I mixed the epoxy resins together and placed a sheet of plastic-wrap over the old jack bowl. I then put
the large glob of epoxy in the bowl and covered that with another sheet of plastic-wrap. This enclosed
the epoxy glob while it was still very putty-like. I then, by hand, formed the epoxy around one of the
snap-in lifting pucks that I saw on Corvette Forum and ordered. I formed the epoxy around the C7 lifting
puck so that the highest point in epoxy coupling would be the lifting puck. But I surrounded the puck
with enough epoxy that it would hold the puck firmly when
lifting the car. You do not want the epoxy so high it hits the C7
while lifting the car.
I let it sit for 30 min or so, and reformed it to the final shape I
wanted with the puck still sitting in the epoxy mold. This assured
me that the final shape would exactly fit the C7 lifting puck. I let
the expoxy cure for 24 hours in the jack stand with the puck in the
mold.
I then removed the puck and peeled off the plastic wrap so the
epoxy would finish the curing process. I let the epoxy coupling
cure for an additional 3 days until it became rock hard. I used a
very hard epoxy plastic resin because it has to hold the weight of
the C7.
I then rounded it a bit and smoothed it out with a sander, painted it, clear coated it, and put it back in
the jack. It fit perfect, of course.
I then tested it on the C7 lifting pucks attached to the car. It
worked perfectly. It held the C7 in the air with both wheels off
the ground about a foot. It did not break or slide.

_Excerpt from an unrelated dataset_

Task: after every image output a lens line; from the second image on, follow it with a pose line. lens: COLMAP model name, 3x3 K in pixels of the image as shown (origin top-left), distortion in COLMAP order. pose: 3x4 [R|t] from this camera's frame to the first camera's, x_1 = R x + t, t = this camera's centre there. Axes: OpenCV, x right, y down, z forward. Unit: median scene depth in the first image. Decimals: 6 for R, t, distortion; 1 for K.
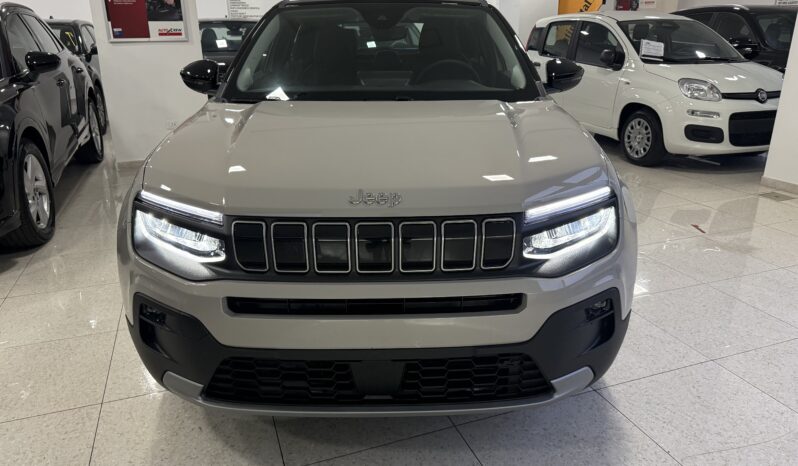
lens RADIAL K [[535.9, 0, 402.1], [0, 535.9, 225.2], [0, 0, 1]] dist [0.016547, -0.030297]
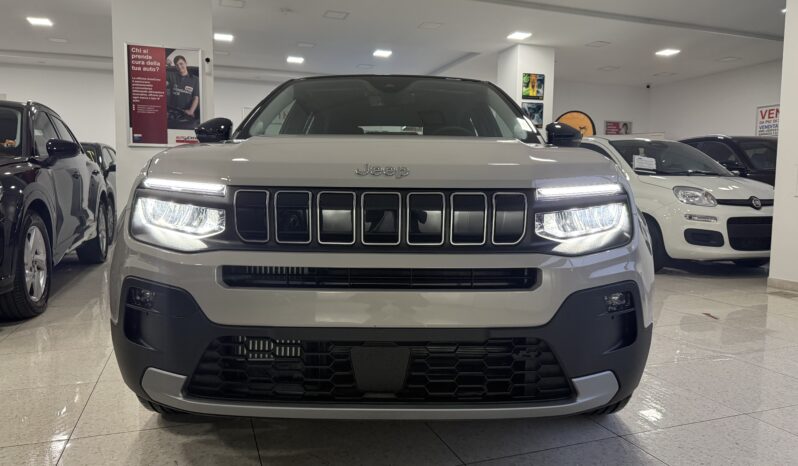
lens RADIAL K [[535.9, 0, 402.9], [0, 535.9, 229.9], [0, 0, 1]] dist [0.016547, -0.030297]
pose [[0.999883, 0.015169, -0.001836, -0.007130], [-0.015166, 0.970530, -0.240502, 0.210924], [-0.001867, 0.240502, 0.970647, 0.052042]]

Of course, no one should ever get under a jacked up car
without jack stands in place to hold the weight of the car on a
stable platform of four stands. Had a high-school buddy die
that way when the car slipped off the jack.
But this approach allowed me to use my old floor jack and
have a removable molded epoxy part that converts the jack to
a C7 jack. And I just remove the coupling when I need to use
it on the truck or other cars that have a standard old-style frame.
A simple part that I made from epoxy is all that I needed to make a reliable older hydrolic floor wheeled
jack work on the C7 without risk of body damage.
I am putting this on the forum to share this idea with others. I assume no responsibility for the idea or
its application. That is, use at your own risk.